Righthander Luis Rivero, 18, signed in May from the same program as Muzziotti. He’s 6-foot-3, 200 pounds and had a solid debut as a DSL reliever, with a 1.61 ERA and an 18-7 K-BB mark in 22 1/3 innings. The Red Sox saw him up to 91 mph when he signed but he’s been up to 93 since then. He has a changeup but mostly leans on his fastball and a solid slider with the ability to stay around the strike zone.

Angel Hernandez, 18, is a Venezuelan corner outfielder the Red Sox signed in May from the same program as Guaimaro. He has a strong frame at 6 feet, 195 pounds with a chance to grow into power because of his physicality, though his righthanded bat will need time after he went 2-for-27 with 12 strikeouts last year in the DSL. He’s a fringy runner with an average arm, most likely fitting best in left field.

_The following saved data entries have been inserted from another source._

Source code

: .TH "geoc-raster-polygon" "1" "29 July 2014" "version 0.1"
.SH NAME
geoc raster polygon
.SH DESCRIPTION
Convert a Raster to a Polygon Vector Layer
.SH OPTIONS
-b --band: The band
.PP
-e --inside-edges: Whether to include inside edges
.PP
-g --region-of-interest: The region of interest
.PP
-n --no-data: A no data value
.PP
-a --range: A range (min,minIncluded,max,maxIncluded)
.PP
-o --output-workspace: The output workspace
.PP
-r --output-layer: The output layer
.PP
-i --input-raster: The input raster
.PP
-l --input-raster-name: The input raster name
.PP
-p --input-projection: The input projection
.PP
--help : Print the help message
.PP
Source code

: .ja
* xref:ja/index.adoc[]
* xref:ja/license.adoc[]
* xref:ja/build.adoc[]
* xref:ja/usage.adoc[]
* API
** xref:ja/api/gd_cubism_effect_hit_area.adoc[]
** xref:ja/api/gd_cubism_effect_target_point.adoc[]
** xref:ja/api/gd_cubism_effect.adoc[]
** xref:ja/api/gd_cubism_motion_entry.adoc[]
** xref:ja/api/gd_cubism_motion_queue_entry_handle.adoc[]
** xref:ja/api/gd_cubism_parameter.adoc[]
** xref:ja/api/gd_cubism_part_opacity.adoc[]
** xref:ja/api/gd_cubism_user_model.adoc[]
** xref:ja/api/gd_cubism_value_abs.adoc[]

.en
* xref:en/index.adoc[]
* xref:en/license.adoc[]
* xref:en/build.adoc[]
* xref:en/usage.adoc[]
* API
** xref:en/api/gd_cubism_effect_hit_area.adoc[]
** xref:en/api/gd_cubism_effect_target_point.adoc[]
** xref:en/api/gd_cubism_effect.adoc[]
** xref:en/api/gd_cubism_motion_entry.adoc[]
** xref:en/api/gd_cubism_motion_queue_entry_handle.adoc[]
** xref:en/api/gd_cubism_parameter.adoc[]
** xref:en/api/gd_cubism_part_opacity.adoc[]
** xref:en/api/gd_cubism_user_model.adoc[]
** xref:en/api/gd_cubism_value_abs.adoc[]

Boston’s other $200,000 Venezuelan signing before July 2 was Carlos Pulido, an 18-year-old catcher signed in March who batted .273/.384/.331 in 36 DSL games. A stocky 5-foot-10, 170 pounds, Pulido stands out for his ability to hit in games from both sides of the plate with a good approach and gap power. He’s an offensive-minded catcher whose receiving will need to develop, but he does have a good arm and the Red Sox were pleased with his progress behind the plate last year. Pulido trained with Jose Montero.

The Red Sox also picked up a pair of low-dollar sleepers last year in February, including 18-year-old Venezuelan outfielder Lorenzo Cedrola for $35,000. Cedrola, a righthanded hitter who is 5-foot-11, 170 pounds, jumps out for his quick-twitch athleticism and 70 speed, which played well in center field when he moved there after showcasing as a shortstop. It was even more encouraging when he performed well last summer in his DSL debut, batting .321/.420/.415 in 312 plate appearances with 23 walks, 33 strikeouts and 27 stolen bases in 34 attempts. He also recorded 11 outfield assists in 63 games.

A few days before they signed Cedrola, the Red Sox landed Stanley Espinal for $10,000 out of the Dominican Republic, with both players traveling to Florida last fall for instructional league. Espinal led both DSL Red Sox teams in home runs (6) and hit .281/.323/.437 in 322 plate appearances with 14 walks and 50 strikeouts. Espinal was a late bloomer physically who’s now 6-foot-2 190 pounds with a power righthanded bat and an aggressive hitting approach. An outfielder as an amateur, Espinal played third base last year and committed 24 errors in 58 games but impressed the Red Sox with his defensive progress last year.